As consumer preferences continue to evolve with the growth of electronic and mobile commerce, retailers are facing many new challenges, often struggling to survive. To withstand today's retail environment, some retailers need to evaluate an operational and/or financial restructuring, review and adjust their business models, and to improve liquidity, deleverage their balance sheets to reduce overall debt.
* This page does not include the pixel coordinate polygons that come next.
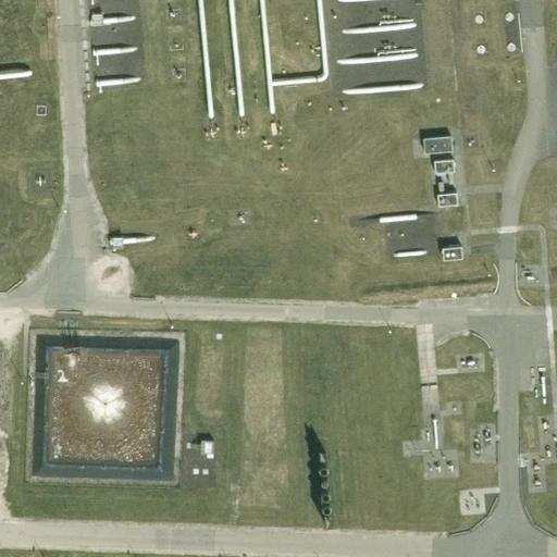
[(452,137),(423,139),(425,155),(453,152),(452,137)]
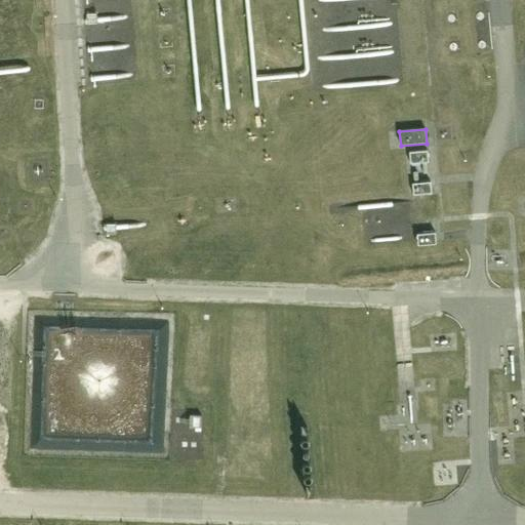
[(428,152),(410,153),(410,164),(428,162),(428,152)]
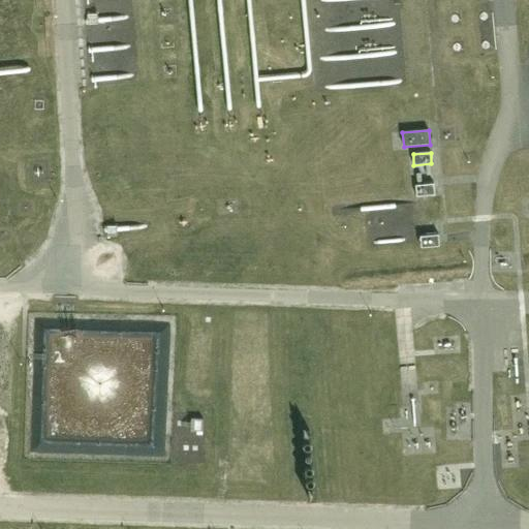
[(433,184),(415,185),(416,196),(434,194),(433,184)]
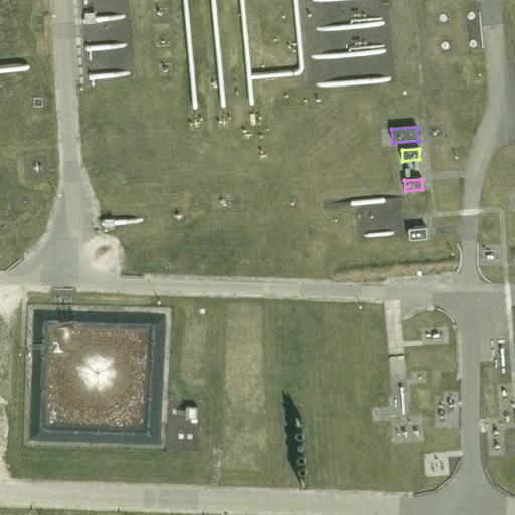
[(408,230),(409,241),(427,240),(427,229),(408,230)]
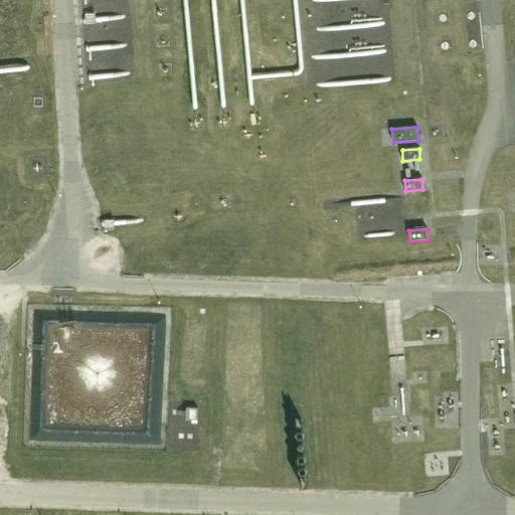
[(94,364),(92,391),(116,393),(119,366),(94,364)]
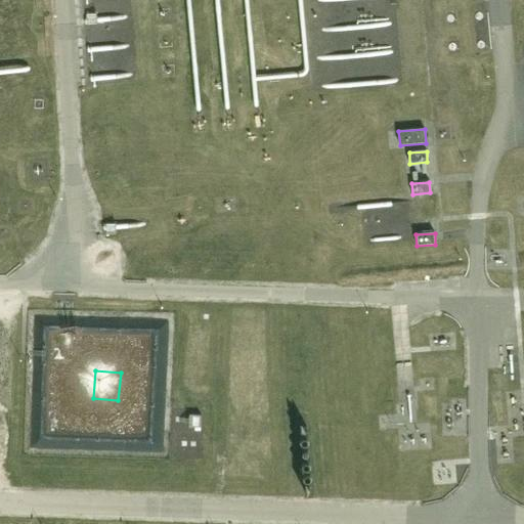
[(202,416),(189,415),(189,430),(202,430),(202,416)]
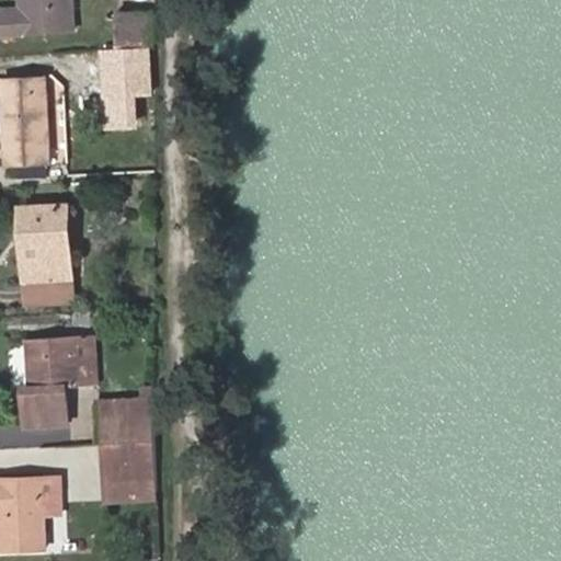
[(72,0),(27,0),(29,7),(22,8),(0,8),(0,31),(0,36),(76,31),(72,0)]
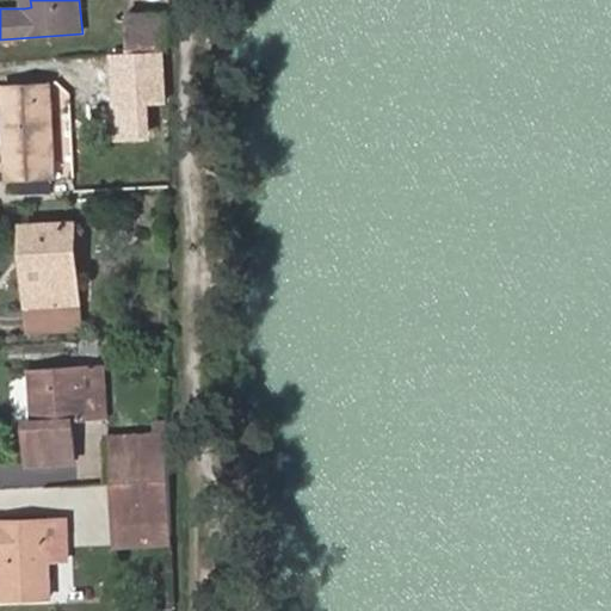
[(130,16),(131,43),(171,42),(171,14),(130,16)]
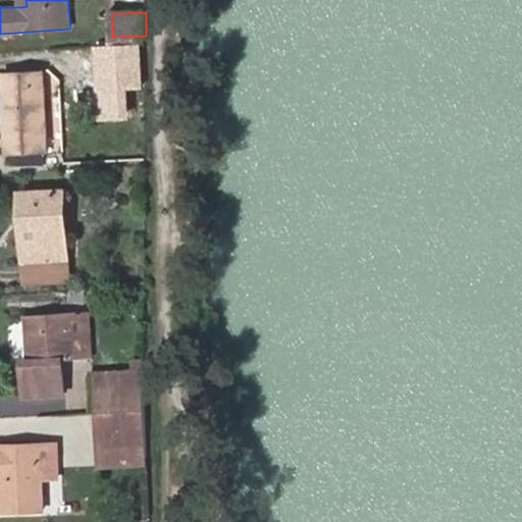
[(139,43),(99,46),(101,88),(142,86),(139,43)]
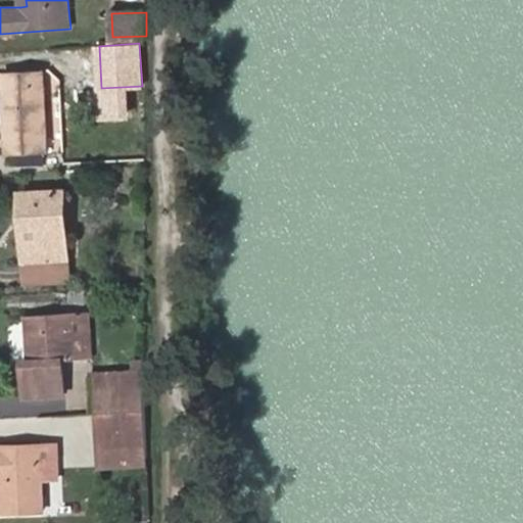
[(44,73),(4,74),(8,152),(48,150),(44,73)]
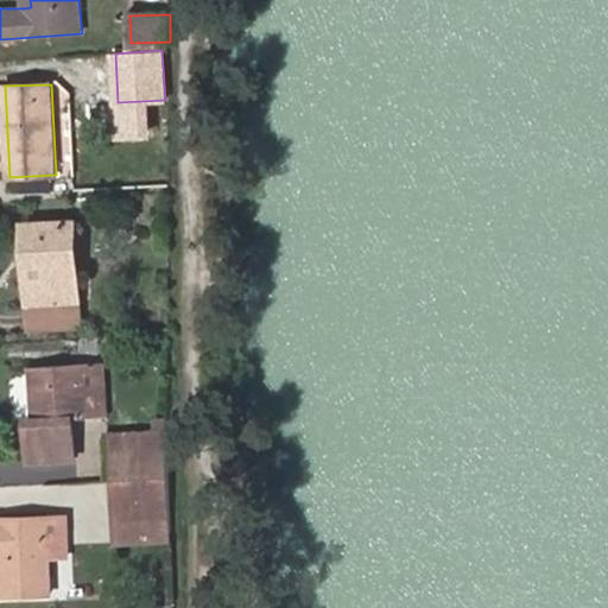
[(69,299),(68,276),(81,276),(77,222),(24,226),(27,302),(69,299)]
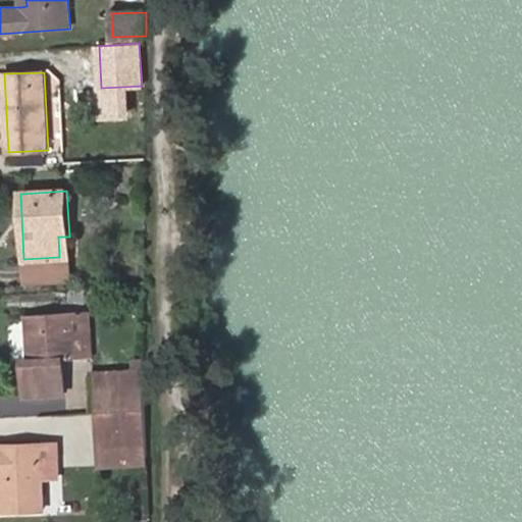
[(70,257),(69,237),(58,237),(59,257),(70,257)]
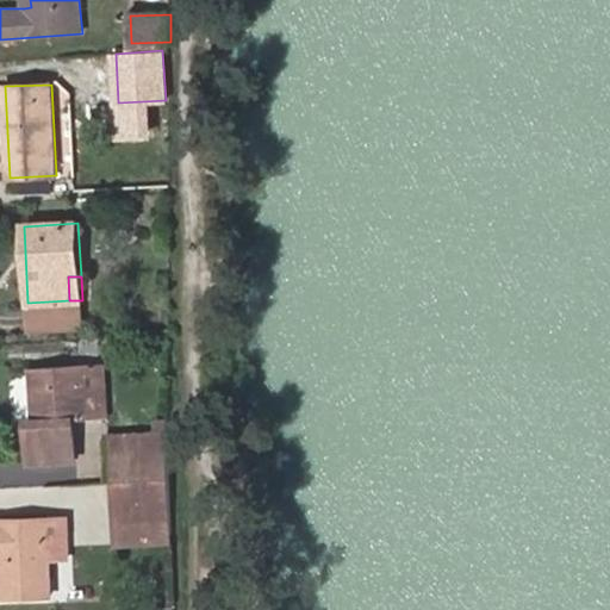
[(74,419),(106,418),(105,363),(32,367),(36,421),(27,421),(30,462),(75,461),(74,419)]
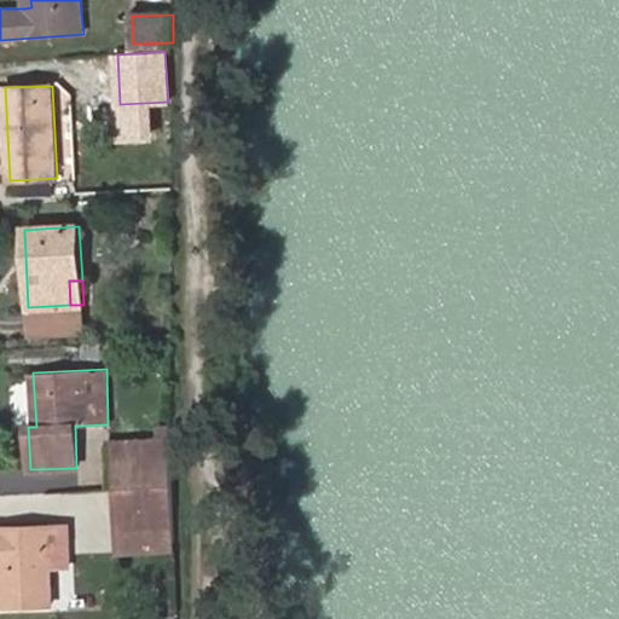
[(24,376),(9,376),(10,423),(24,423),(24,376)]
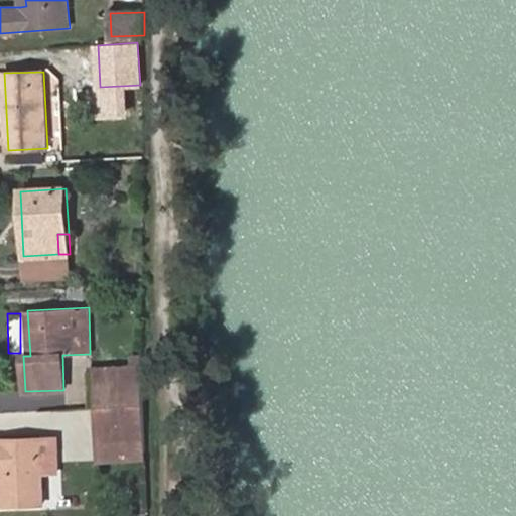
[(92,368),(93,379),(144,376),(143,356),(133,356),(133,366),(92,368)]
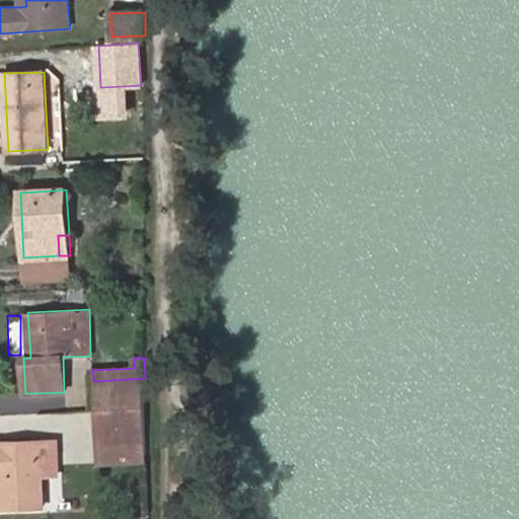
[(145,378),(93,381),(94,410),(97,410),(145,406),(145,378)]
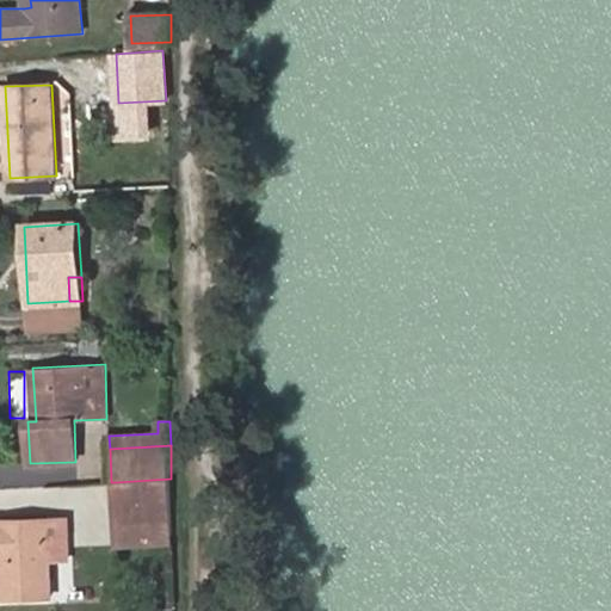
[(171,479),(115,482),(117,525),(173,524),(171,479)]
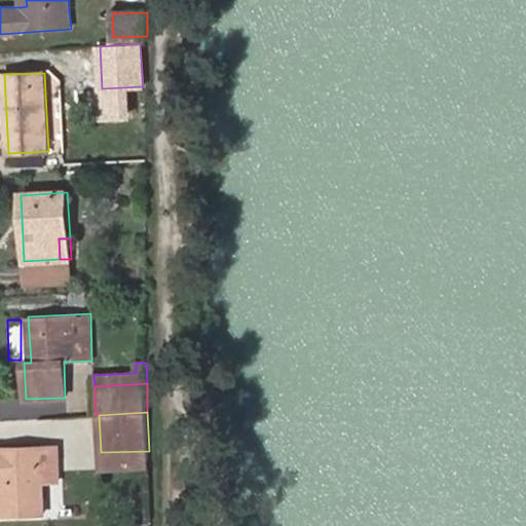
[(43,515),(42,483),(40,447),(0,448),(0,483),(2,484),(3,516),(43,515)]
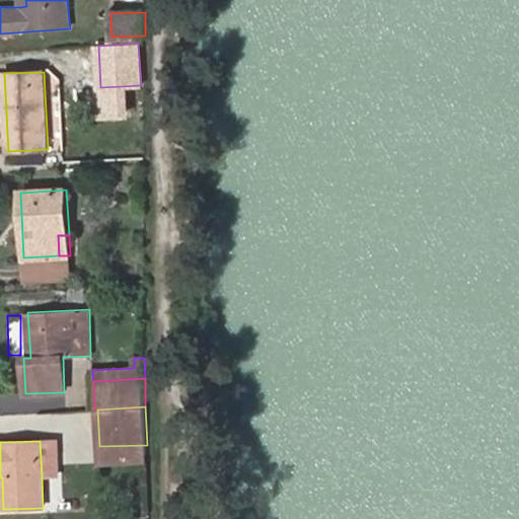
[(55,441),(40,441),(42,476),(56,476),(55,441)]
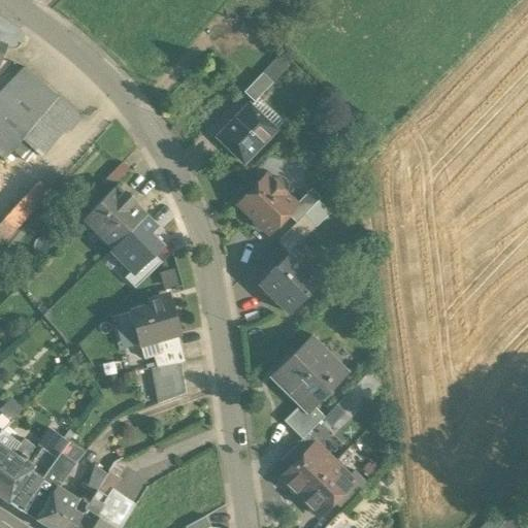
[(56,97),(24,67),(0,91),(0,156),(4,160),(21,140),(56,97)]
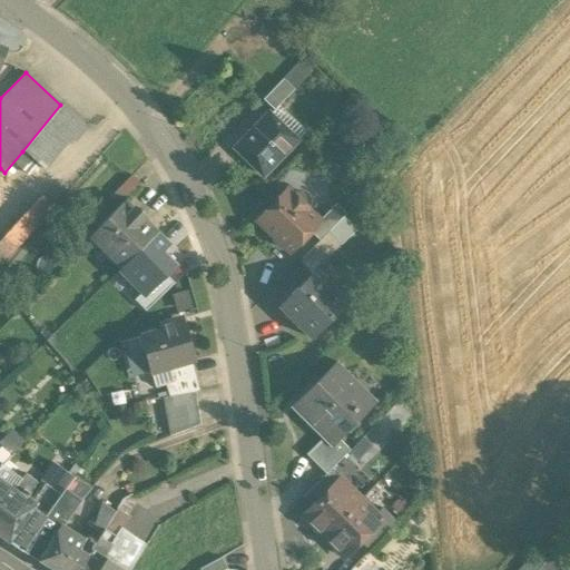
[(282,80),(262,101),(273,111),(293,91),(282,80)]
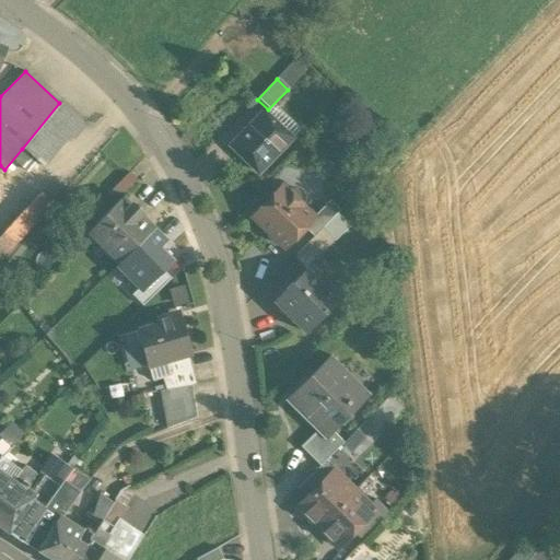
[(59,103),(22,149),(44,167),(70,137),(74,140),(85,127),(59,103)]
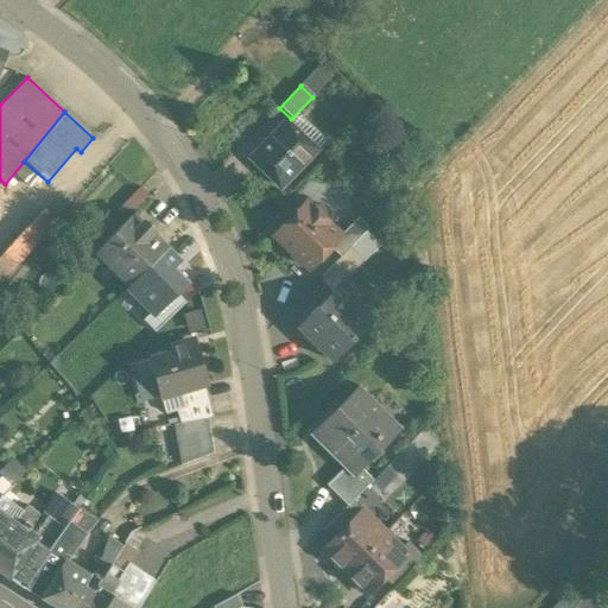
[(303,139),(286,124),(251,160),(282,190),(315,154),(301,141),(303,139)]
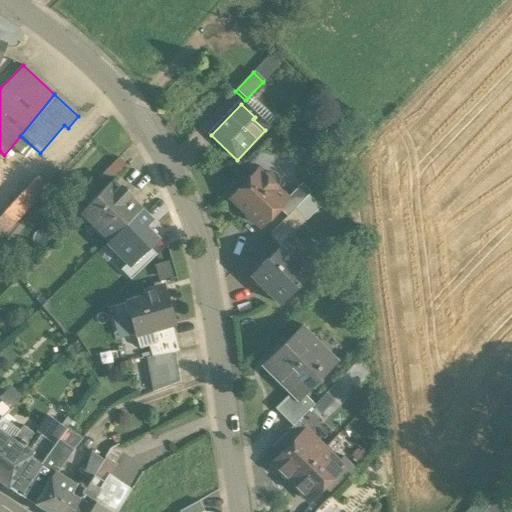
[(118,158),(103,174),(111,182),(126,166),(118,158)]
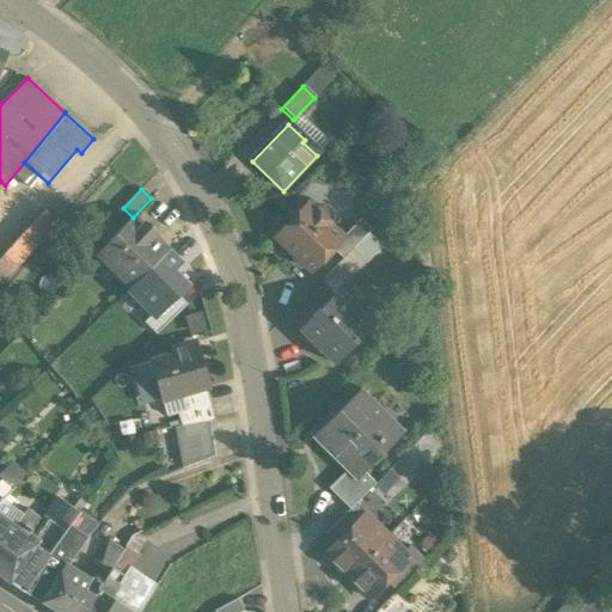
[(44,210),(0,259),(0,288),(59,224),(44,210)]
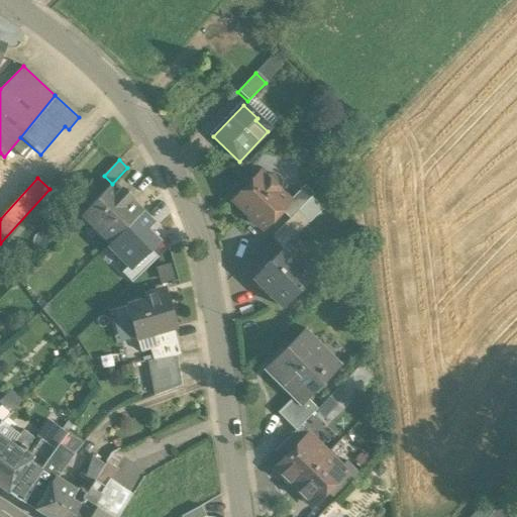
[(270,178),(267,180),(261,186),(254,180),(233,202),(250,218),(250,221),(254,225),(257,224),(264,230),(289,203),(277,191),(279,189),(279,186),(279,183),(278,181),(275,179),(273,178),(270,178)]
Various debt-burdened retailers are looking to their intellectual property assets as a source of untapped value for refinancing transactions. While it remains to be seen which strategies will be most successful, IP assets will play a key role in future retail restructurings. As the value of brick-and-mortar “hard” assets stores becomes tapped out, a retailer's brands, licenses, and associated IP rights may present reliable sources of value.

J. Crew: A Bellwether For IP-Driven Refinancing

Companies and investors alike are keeping an eye on recent high-profile IP-driven refinancing transactions, most particularly by J. Crew, whose restructuring and corresponding IP transfers are the subject of pending litigation. See Eaton Vance Mgmt. v. Wilmington Sav. Fund, No. 654397/2017 (N.Y. Sup. Ct. complaint filed June 22, 2017). In December 2016, the clothing company assigned rights in certain of its trademarks—including its quintessential J.CREW mark—to an unrestricted subsidiary, effectively eliminating an upcoming maturity. The transferred marks were subsequently pledged by the unrestricted sub to back new notes issued as part of a restructuring transaction.